Yes, identical twins can get hit by the same diseases. But its not cut and dried. You can have a gene that predisposes you to getting a particular form of cancer. That doesn’t mean you’re guaranteed to get that cancer, nor can you predict exactly when or if you’ll get it.

To expand a bit, my sisters are clones. It’s just that cloning sometimes happens by accident. And although my sisters are identical genetically they aren’t identical physically, and especially not mentally. And clones raised years apart by different parents and without the experience of being a twin are going to be even more different from each other.

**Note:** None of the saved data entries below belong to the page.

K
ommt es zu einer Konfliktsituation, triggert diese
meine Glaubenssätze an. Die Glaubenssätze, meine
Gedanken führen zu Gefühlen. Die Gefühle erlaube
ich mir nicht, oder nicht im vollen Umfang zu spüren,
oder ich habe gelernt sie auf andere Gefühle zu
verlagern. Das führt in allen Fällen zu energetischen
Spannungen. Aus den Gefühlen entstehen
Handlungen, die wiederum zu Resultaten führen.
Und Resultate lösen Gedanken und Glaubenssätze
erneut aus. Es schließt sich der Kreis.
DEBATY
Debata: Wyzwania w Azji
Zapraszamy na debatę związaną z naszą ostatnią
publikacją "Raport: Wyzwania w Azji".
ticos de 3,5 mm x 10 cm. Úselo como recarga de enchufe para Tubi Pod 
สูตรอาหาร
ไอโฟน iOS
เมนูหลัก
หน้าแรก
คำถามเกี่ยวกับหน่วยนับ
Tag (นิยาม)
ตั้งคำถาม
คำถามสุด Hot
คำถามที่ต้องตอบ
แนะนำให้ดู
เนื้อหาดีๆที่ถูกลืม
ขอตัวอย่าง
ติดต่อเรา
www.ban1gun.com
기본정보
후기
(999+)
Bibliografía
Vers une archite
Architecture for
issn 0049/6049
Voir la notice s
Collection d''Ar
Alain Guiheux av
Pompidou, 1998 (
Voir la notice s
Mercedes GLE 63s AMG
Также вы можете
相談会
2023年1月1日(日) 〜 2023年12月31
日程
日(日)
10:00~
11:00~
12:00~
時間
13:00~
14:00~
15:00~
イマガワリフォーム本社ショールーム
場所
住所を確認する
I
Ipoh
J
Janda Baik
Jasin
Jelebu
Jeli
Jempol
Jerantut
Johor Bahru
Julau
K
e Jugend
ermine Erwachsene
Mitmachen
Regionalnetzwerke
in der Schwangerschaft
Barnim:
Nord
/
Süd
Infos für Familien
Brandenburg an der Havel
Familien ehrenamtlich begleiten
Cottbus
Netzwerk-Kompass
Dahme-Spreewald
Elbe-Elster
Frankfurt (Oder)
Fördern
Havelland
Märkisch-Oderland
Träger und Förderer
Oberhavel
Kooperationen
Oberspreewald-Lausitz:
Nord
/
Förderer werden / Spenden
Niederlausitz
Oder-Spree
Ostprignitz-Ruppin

It should be. It’s a classic. I think you would find it interesting. It’s by Aldous Huxley.

Deleted.

ETA - I see in post 32 Lemur866 posted what I was going to say, so no need to repeat.

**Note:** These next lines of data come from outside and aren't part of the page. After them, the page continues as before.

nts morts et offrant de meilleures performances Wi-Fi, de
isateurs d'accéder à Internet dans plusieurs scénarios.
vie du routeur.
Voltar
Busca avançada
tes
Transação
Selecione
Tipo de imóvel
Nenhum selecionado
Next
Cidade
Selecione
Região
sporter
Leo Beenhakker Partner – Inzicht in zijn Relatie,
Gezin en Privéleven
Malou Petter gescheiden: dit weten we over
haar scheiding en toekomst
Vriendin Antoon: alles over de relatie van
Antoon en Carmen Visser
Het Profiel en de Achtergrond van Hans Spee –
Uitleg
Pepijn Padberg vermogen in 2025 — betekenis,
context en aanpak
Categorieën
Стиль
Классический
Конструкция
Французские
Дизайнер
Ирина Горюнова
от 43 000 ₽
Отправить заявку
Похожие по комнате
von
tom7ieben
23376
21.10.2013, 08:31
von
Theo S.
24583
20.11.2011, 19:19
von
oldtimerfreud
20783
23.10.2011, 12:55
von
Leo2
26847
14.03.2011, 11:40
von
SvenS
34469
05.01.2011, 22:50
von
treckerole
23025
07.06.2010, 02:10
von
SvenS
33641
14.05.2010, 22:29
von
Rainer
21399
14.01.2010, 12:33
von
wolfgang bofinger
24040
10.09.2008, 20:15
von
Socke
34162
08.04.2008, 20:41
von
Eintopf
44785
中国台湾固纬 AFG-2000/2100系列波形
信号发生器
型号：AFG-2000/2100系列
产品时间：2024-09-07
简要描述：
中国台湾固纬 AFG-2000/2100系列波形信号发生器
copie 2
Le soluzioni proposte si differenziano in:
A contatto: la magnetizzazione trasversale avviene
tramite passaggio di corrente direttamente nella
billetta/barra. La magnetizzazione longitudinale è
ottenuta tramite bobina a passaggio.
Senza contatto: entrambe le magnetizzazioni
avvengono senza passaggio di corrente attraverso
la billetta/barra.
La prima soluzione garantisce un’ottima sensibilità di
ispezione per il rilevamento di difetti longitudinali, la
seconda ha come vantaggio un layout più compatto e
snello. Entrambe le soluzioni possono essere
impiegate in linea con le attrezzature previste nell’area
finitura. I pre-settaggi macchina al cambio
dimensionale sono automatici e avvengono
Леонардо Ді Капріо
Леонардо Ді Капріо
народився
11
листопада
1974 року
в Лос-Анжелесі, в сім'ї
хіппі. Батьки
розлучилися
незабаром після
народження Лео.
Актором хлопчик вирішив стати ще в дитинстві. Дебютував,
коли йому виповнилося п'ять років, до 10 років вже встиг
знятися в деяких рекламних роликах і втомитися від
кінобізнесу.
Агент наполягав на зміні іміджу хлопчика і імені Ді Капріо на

Not as far as I’m aware. I believe Dolly was outside with a flock during the day and taken indoors at night as a security precaution, as there were worries about people trying to take her. The cancer she died of, BTW, is called Jaagsiekte. Most likely she was simply exposed to other members of her flock who carried the retrovirus, as several other sheep she had contact with had died of it before this.

Here is a list of cloned animals, though it’s really not terribly informative.

Actually I thought about it a little more. Have they ever tested the the cells from the stumps of amputated parts with other normal parts? Because if they were different, then the sexual genes would not have the same damage. Also, at this stage, how accurately can they measure DNA?

I’ll try looking it up, thanks.

Every cell in your body has exactly the same DNA as every other cell. Your nerve cells, your muscle cells, your liver cells, your skin cells, your bone marrow cells, your kidney cells–all have the exact same DNA. (Your red blood cells don’t but only because red blood cells don’t have nuclei.)

Getting your leg cut off doesn’t change the DNA in the cells that make up the bones, nerves and muscles of your leg. They stay exactly the same.

Get outta my head!!! :wink:

Sure they will if Proposition 204 passes, and we all pray it will.

Yeah, that would be a brand-new abomination heretofore unknown by the likes of man.